The legal guidance is linked to a proposed settlement that allows Pearce to use more than $900,000 he raised while in Congress in his campaign for governor as the lone Republican contender.

A federal district court judge released the funds in November to the Pearce gubernatorial campaign and is considering approval of a final settlement that preserves access to the money.

Linked to the settlement are guidelines aimed to prevent federal-to-state transfers from becoming a loophole around New Mexico campaign finance law, said Joey Keefe, a spokesman for the Secretary of State’s office said Tuesday.

The detailed conclusions of law were submitted last week by attorneys for Pearce, Secretary of State Maggie Toulouse Oliver and the state attorney general’s office.

Funds to be transferred from a federal campaign account must meet individual contribution limits and disclosures about the identity of donors that are at least as stringent as those under the New Mexico Campaign Reporting Act. The state law limits campaign contributions to $5,500 in a primary election and again in the general election.

Meanwhile, Pearce’s campaign for governor is seeking to recover $160,000 in legal costs it sustained in the dispute, campaign spokesman Kevin Sheridan said Wednesday.

Sheridan said it was appropriate for the state to pay those legal costs based a decision by the Secretary of State’s Office to block transfers from a federal election campaign account.

He says that decision ran contrary to a 1996 federal court decision that allowed Bill Richardson to funnel federal campaign funds to New Mexico as he prepared to run for governor after leaving Congress.

“A federal judge has ruled that the secretary of state’s actions were obviously contrary to the previous ruling in the case of Bill Richardson and the U.S. Constitution,” Sheridan said.

The Secretary of State’s Office initially said that only $11,000 could be transferred by Pearce from his federal-election account, based on its reading of state law and the office’s prior correspondence with candidates.

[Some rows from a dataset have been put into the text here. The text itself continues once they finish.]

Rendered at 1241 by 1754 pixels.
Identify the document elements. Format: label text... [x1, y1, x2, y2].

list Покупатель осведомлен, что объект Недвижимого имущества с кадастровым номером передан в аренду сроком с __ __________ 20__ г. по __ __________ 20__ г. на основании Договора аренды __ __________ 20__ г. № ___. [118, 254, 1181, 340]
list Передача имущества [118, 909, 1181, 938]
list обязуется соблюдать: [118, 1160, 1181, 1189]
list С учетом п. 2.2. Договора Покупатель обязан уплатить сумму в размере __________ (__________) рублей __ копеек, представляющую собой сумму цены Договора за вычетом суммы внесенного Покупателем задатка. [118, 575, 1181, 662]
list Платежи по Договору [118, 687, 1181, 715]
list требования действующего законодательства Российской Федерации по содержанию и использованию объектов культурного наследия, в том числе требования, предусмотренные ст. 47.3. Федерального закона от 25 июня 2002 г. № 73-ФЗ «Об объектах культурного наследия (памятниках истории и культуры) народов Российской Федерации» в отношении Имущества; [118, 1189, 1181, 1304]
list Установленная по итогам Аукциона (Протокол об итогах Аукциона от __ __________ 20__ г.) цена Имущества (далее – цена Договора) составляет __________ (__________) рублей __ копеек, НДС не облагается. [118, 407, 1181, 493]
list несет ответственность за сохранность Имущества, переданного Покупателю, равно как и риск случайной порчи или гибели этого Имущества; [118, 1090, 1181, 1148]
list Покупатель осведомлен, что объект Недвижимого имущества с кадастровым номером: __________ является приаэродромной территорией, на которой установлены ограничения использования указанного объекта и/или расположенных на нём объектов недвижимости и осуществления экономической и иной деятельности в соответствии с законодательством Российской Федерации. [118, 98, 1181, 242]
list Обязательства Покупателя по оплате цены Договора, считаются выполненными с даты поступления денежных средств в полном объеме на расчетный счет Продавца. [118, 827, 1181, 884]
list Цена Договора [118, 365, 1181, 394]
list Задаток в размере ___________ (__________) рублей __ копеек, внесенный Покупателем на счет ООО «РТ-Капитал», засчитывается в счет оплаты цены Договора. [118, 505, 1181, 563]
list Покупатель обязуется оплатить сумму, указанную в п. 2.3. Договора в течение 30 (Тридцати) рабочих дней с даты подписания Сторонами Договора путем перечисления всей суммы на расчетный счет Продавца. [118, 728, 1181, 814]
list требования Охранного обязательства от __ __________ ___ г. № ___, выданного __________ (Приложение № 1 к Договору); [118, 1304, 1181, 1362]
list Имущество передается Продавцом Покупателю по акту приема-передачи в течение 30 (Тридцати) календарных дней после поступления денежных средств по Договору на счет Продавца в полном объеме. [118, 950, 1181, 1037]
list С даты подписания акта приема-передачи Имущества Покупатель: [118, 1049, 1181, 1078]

Negotiations over legal fees are scheduled to take place once a final settlement is reached.

The Secretary of State’s Office had no immediate comment on legal costs. Toulouse Oliver, a Democrat, is running for re-election in November.

Another member of Congress — Rep. Michelle Lujan-Grisham — is running for New Mexico governor in the Democratic primary. Her campaign says it stopped collecting money in a congressional account early on and gave away some funds.